→ **Goal**: Arrange every line of the listing below as a numbered list, skipping any blank lines. Leave the pictures out of your answer.

→ **Stored rows**:
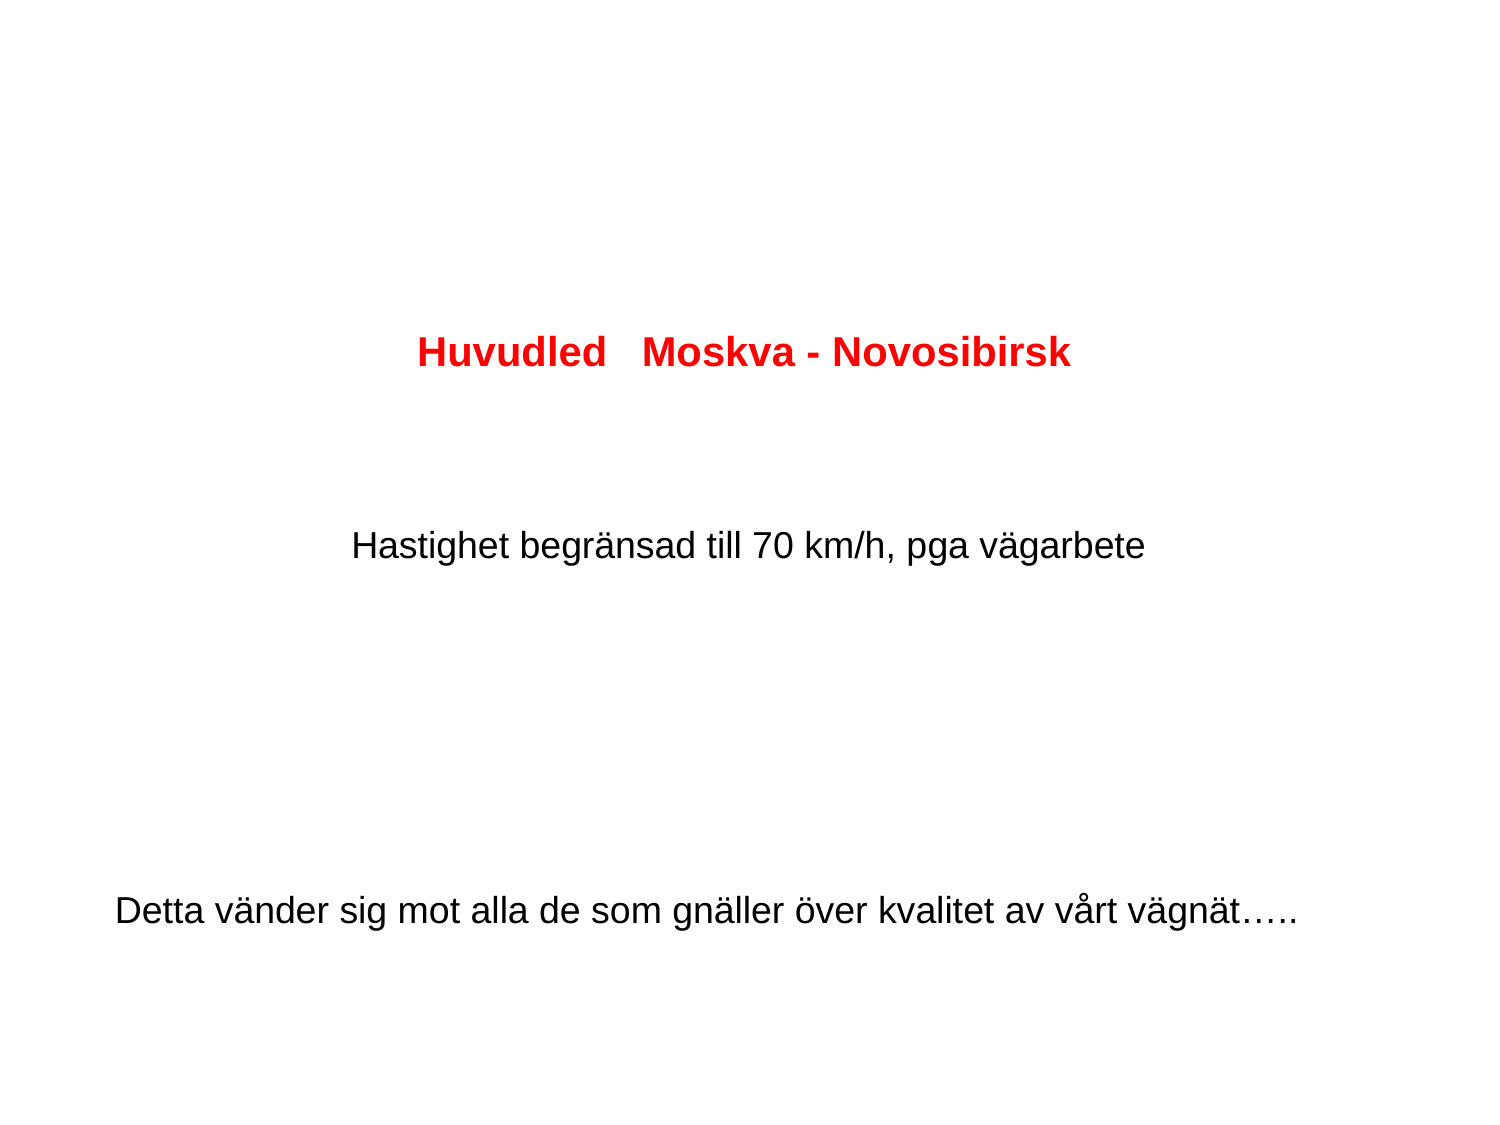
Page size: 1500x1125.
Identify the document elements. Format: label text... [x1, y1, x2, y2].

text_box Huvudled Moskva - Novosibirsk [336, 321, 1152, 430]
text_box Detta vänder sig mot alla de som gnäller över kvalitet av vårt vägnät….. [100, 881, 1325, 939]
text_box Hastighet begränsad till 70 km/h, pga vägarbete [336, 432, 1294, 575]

→ **Answer to this task**:
1. Page size: 1500x1125.
2. Identify the document elements. Format: label text... [x1, y1, x2, y2].
3. text_box Huvudled Moskva - Novosibirsk [336, 321, 1152, 430]
4. text_box Detta vänder sig mot alla de som gnäller över kvalitet av vårt vägnät….. [100, 881, 1325, 939]
5. text_box Hastighet begränsad till 70 km/h, pga vägarbete [336, 432, 1294, 575]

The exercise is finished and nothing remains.